Problem statement => Search the records below for the word "border" and show every line where it occurs.

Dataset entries
━━━━━━━━

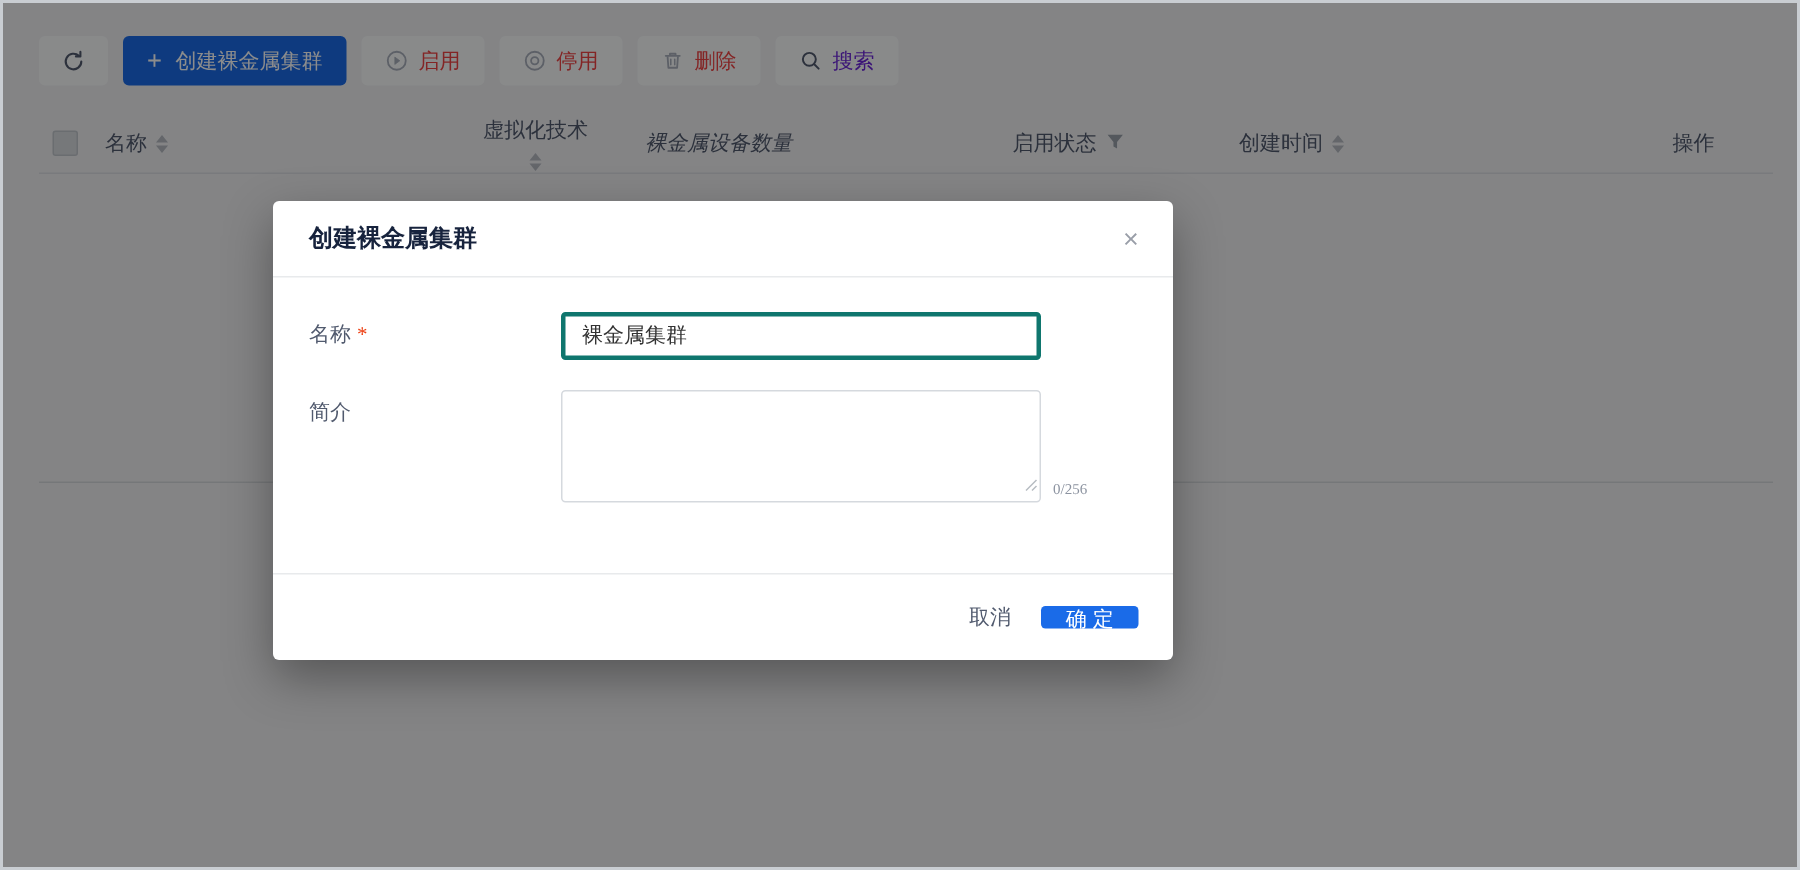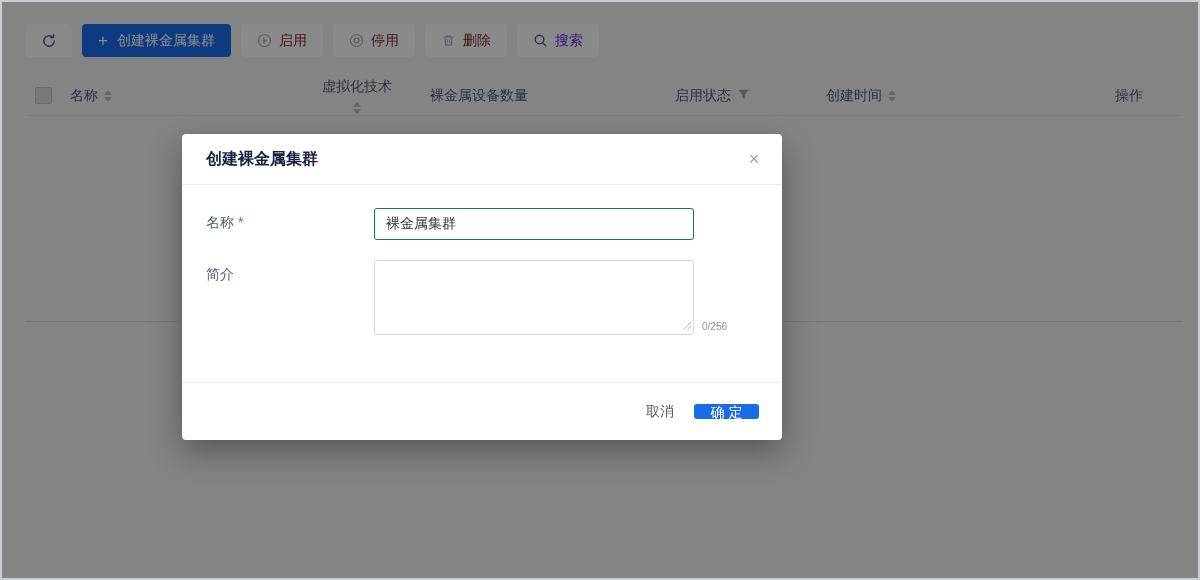--- a/index.html
+++ b/index.html
@@ -38,7 +38,7 @@
   .btn .ic { display:inline-flex; }
   .btn-icononly { width:46px; padding:0; }
   .btn-primary { background:#1a6be8; color:#ffffff; }
-  .btn-disabled { color:#7f1d1d; cursor:not-allowed; }
+  .btn-disabled { color:#ef4444; cursor:not-allowed; }
   .btn-disabled .ic svg * { stroke:#a9b0bc; }
   .plus { font-size:17px; font-weight:400; line-height:1; margin-right:2px; }
 

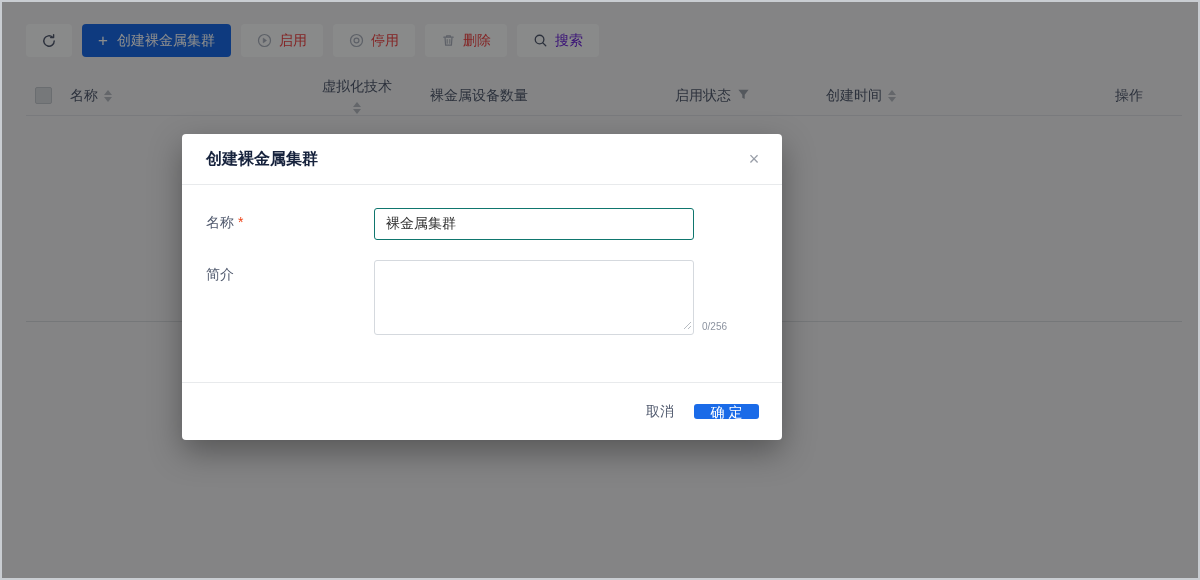--- a/index.html
+++ b/index.html
@@ -52,7 +52,7 @@
   .th-check { width:44px; padding-left:9px; }
   .th-name  { width:214px; }
   .th-virt  { width:146px;flex-direction:column; }
-  .th-count { width:245px; }
+  .th-count { width:245px;font-style:italic; }
   .th-state { width:151px; }
   .th-time  { flex:1 1 auto; }
   .th-op    { width:110px; justify-content:flex-end; padding-right:39px; }

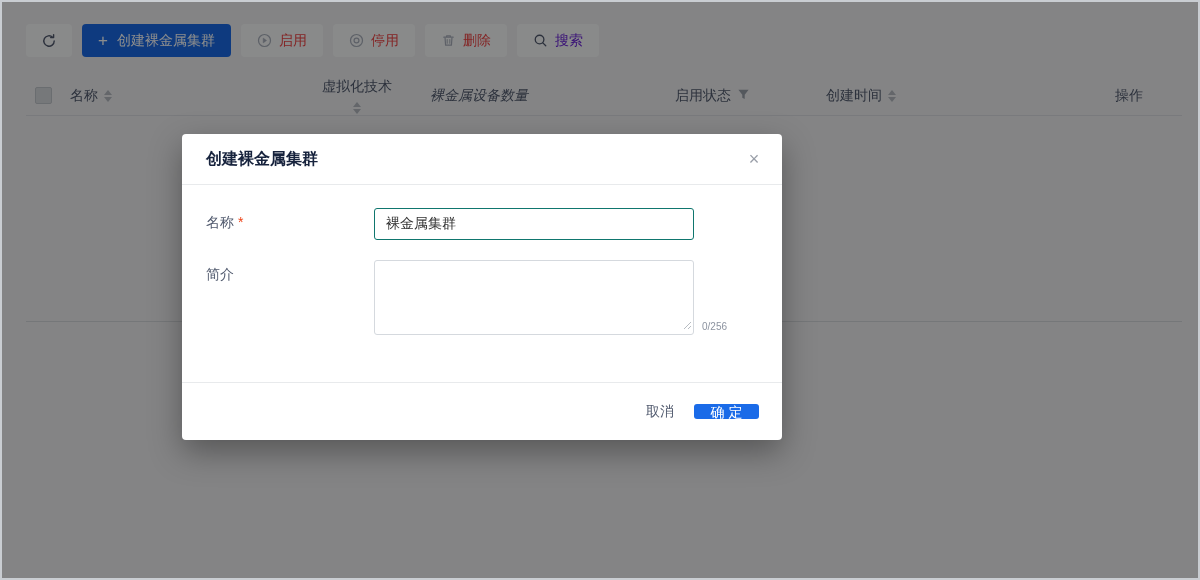--- a/index.html
+++ b/index.html
@@ -97,7 +97,7 @@
     cursor:pointer; background:none; border:none; font-family:inherit;
   }
   .modal-body { padding:23px 24px 0 24px; }
-  .form-row { display:flex; margin-bottom:20px; }
+  .form-row { display:flex; margin-bottom:20px;font-family:Liberation Serif, serif; }
   .form-label { width:168px; padding-top:6px; color:#515a6e; font-size:14px; }
   .req { color:#ed4014; margin-left:4px; }
   .text-input {

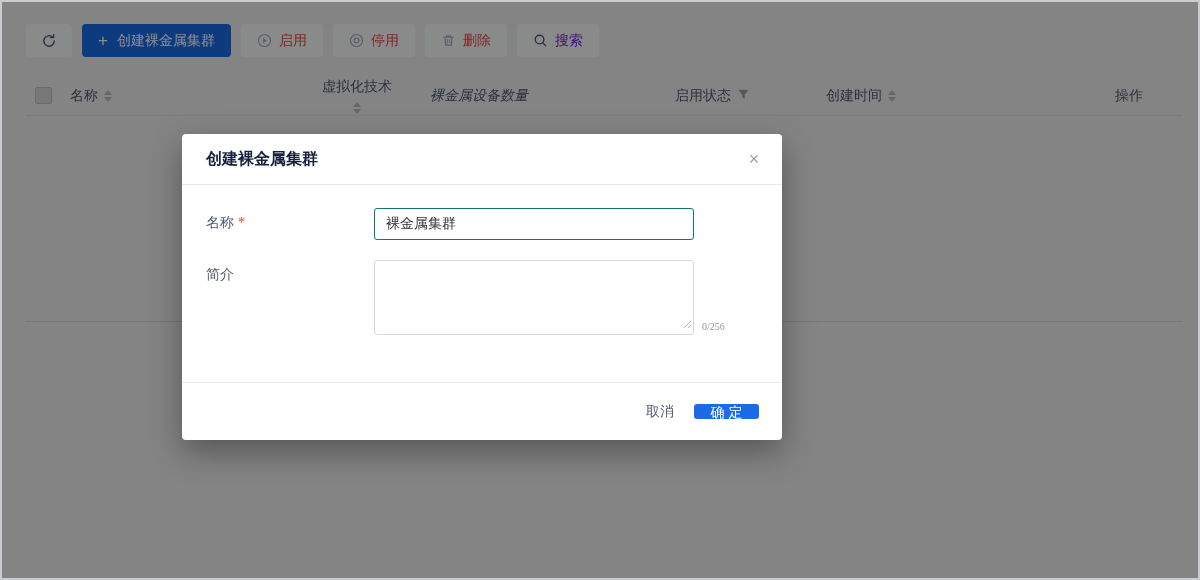--- a/index.html
+++ b/index.html
@@ -102,7 +102,7 @@
   .req { color:#ed4014; margin-left:4px; }
   .text-input {
     width:320px; height:32px;
-    border:1px solid #0f766e; border-radius:3px;
+    border:3px solid #0f766e; border-radius:3px;
     padding:0 11px; font-size:14px; color:#333;
     font-family:inherit; outline:none; background:#fff;
   }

━━━━━━━━

Answer for this exercise =>
     cursor:pointer; background:none; border:none; font-family:inherit;
-    border:1px solid #0f766e; border-radius:3px;
+    border:3px solid #0f766e; border-radius:3px;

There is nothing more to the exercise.